On 30 May 2023 a minor release was deployed to all EU environments (clusters eu2 and eu3). Such a release should not cause any downtime, as our servers are deployed in a rollout mode, i.e. a new server is deployed before a server with the previous version is terminated.
We got alerted at 18:41 CEST that 3 environments were not reachable anymore (internal alarming system).
We quickly identified that the servers in question had been evicted due to lack of resources on our (Kubernetes) cluster and therefore scaled the cluster manually to add resources.
The 3 environments were up and running again at 18:46 CEST.
Impact: 3 customers were affected, as their environments were not reachable anymore during these 5 minutes. This would have affected test takers trying to open the system check of exam setup as well as administrators, proctors and reviewers.

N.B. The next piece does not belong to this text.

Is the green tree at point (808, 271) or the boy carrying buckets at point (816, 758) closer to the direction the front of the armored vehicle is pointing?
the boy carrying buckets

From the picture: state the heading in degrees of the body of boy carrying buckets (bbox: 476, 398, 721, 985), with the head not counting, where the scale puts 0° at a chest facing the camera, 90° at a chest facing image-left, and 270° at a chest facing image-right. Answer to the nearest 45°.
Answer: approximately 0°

Note: Test takers in the middle of an exam were not affected, no video recordings were lost or interrupted.
Lead-up: Deployment of release 4.5.4.
Resolution: We scaled the cluster manually to create extra resources to host the servers.
Prevention measures: A deprecation warning was causing our deployment script to update more environments than normal, leading to the resource problem. Immediate remedy: Remove the deprecation. Longer term remedy: We will update the script to take warnings into account.
Posted Jun 05, 2023 - 11:52 UTC
Resolved
This incident has been resolved.
Posted May 30, 2023 - 17:11 UTC
Identified
Between 16:41 and 16:48 UTC, some environments may have been temporarily unavailable, responding with a 503 or 502 error page. This is now resolved.
Posted May 30, 2023 - 17:10 UTC
This incident affected: European Cluster EU2 (EU2 - User Sign-in, EU2 - Exam Administration) and Contacting Support Team.